### Text passage
━━━━━━━━━━

Even if Q settles to the “correct” value of D, the fact that it settles more than Tcq after the edge is as good as resolving to the wrong value

Back to the two clock domains in Fig. 13.45. If data passes from clk1 domain to clk2 domain, then a setup-time violation will inevitably occur with a certain frequency. When this violation occurs, block 2 is basically unable to tell if the data coming from block 1 belongs to the upcoming cycle or to the cycle that just ended. This causes a metastable behavior, and the data at the output of the first register in block 2 will appear later than Tcq after the active edge of clk2.

Because all registers downstream in block 2 have clock cycles calculated based on data exiting registers after Tcq, this leads to the wrong values being registered and propagated in the receiver. These wrong values are again not intermediate electrical values; they are either “0” or “1”, but are certainly incorrect. The wrong bit is propagated downstream in the receiver subsystem leading to overall system failure.

Metastability is inevitable when crossing clock domains, and it causes unmitigated failure. To address metastability, we have to find ways to reduce its impact. To do this, we have to figure out how commonly it occurs. After all, if metastability is a rare or infrequent event, then why not just ignore it.

Figure 13.49 shows the time budget around the active edge of clk2. This is the budget that determines if we see metastability. The cycle has a period T₂. There is a window around the clock edge where an arriving signal from block 1 is metastable. This window is Tsu + Thold, with Tsu seconds before the edge and Thold seconds after the edge. Let T_m = Thold + Tsu.

To find the probability that metastability occurs, we assume that data from block 1 is uniformly distributed over period T₂. This assumption is acceptable when the two clock frequencies are fully independent. In this case, the probability that metastability occurs is

$$ P\left( {\rm metastability} \right) = \frac{{T_{m} }}{{T_{2} }} $$

and data arrives from block 1 every T₁, thus the rate at which metastability occurs is

$$ R\left( {\rm metastability} \right) = \frac{{T_{m} }}{{T_{2} }}f_{1} = \frac{{T_{m} }}{{T_{1} T_{2} }} $$

Metastability is a failure that happens as the circuit is operating and the rate R above is its failure rate. This makes metastability a matter of reliability. From Sect. 14.8, we see that mean time between failures (MTBF) is the most useful measure of reliability. MTBF answers the question: if a failure occurs, how long does it take for the same failure to repeat. If MTBF is high for any kind of failure, then we do not need to solve it. This is simply because if the failure occurs, then all we have to do is reset the system, and the same failure will not repeat for a long time represented by MTBF. MTBF is the reciprocal of failure rate.

━━━━━━━━━━

### Available data
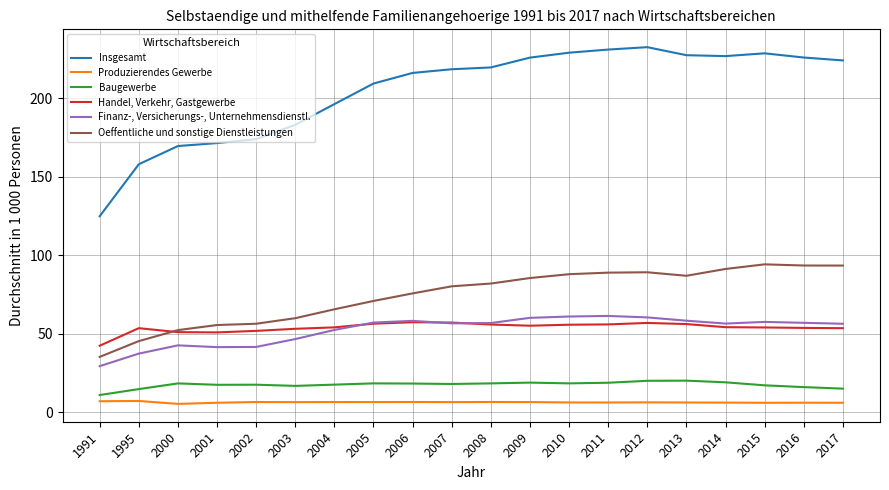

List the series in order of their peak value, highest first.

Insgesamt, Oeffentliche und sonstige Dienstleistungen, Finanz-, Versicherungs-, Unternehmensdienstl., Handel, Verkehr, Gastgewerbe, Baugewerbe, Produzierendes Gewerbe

━━━━━━━━━━

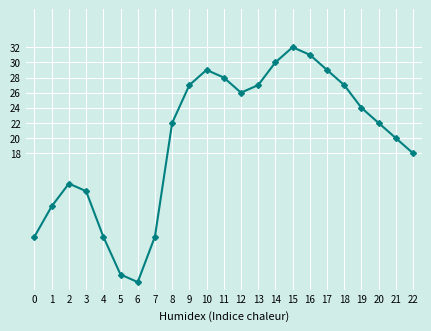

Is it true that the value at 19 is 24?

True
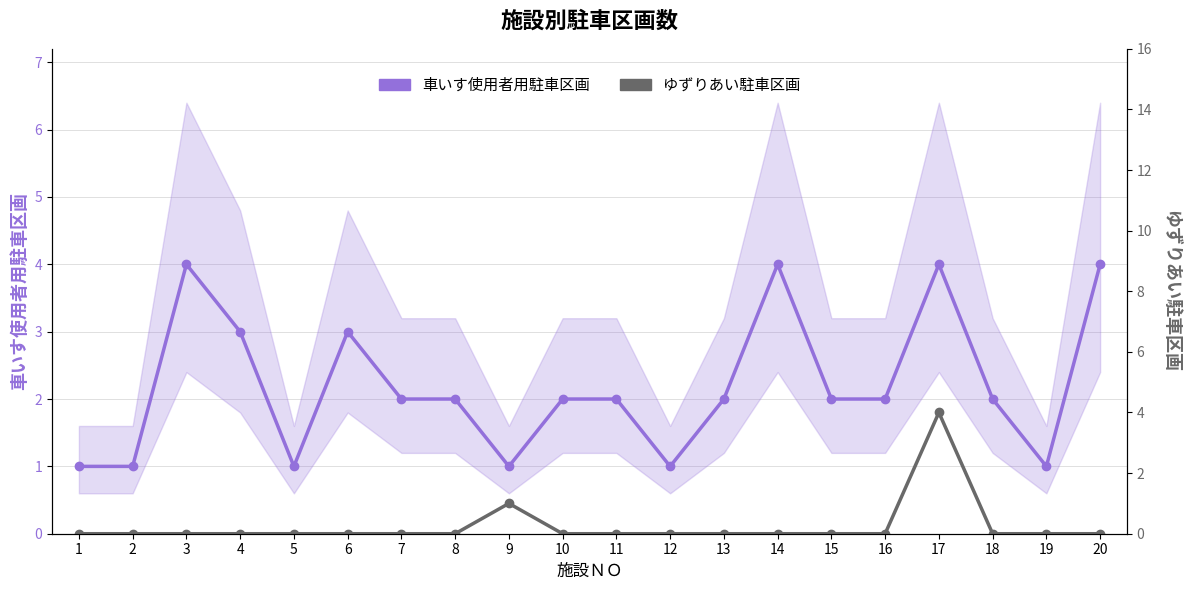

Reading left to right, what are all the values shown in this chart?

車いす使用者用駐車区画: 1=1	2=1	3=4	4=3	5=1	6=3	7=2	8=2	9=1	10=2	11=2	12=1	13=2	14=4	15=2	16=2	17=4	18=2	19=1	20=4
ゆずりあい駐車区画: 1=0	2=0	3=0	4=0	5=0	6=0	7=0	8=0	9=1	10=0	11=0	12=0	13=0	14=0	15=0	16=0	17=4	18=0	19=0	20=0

━━━━━━━━━━

### Problem set
1/ In the metastability passage, how is MTBF related to failure rate?
2/ Carry the metastability passage forward from its final sentence.

### Numbered responses
1/ MTBF is the reciprocal of failure rate.

2/
Assume typical values for the clocks:

$$ \begin{array}{*{20}c} {T_{m} = 10\,{\rm ps}} \\ {T_{1} = 2\,{\rm ns}} \\ {T_{2} = 1\,{\rm ns}} \\ \end{array} $$

These numbers assume a very tight T_m, thus favoring a lower failure rate. However, we still find that R:

$$ R = \frac{{10\times10^{ - 12} }}{{2\times10^{ - 9} \times 1\times 10^{ - 9} }} = 5/ \upmu s $$

This translates into MTBF of

$$ MTBF = 0.2\,\upmu s $$

Thus if a failure due to metastability occurs and we fix it or ignore it, then the next metastability would occur only 0.2 μs later. So obviously metastability is a major issue. It fundamentally interferes with the operation of circuits that pass data between clock domains, rendering them useless. And it happens so frequently that simply ignoring it is unviable. Similar results would be obtained for a very large range of T_m, T₁, and T₂. Thus none of these parameters can be used to manage MTBF. We need a more fundamental solution.

To find a solution for metastability, we have to better understand how latches exit it. Figure 13.50 shows a model for inverters I1 and I2 and their output nodes X and Qi. The “output” of this circuit is actually the differential voltage V_qi−V_x. We call this differential voltage V_d. When the absolute value of V_d reaches V_dd, the two inverters are considered to have exited metastability.

The two inverters I1 and I2 are in the transitional region, thus their transistors are saturated, and they have to be modeled as amplifiers. The model is shown in Fig. 13.50. The two transistors in each of the inverters are simultaneously in saturation region, leading to amplifier-like behavior. A deeper discussion of inverters acting as amplifiers is presented in Sect. 12.6.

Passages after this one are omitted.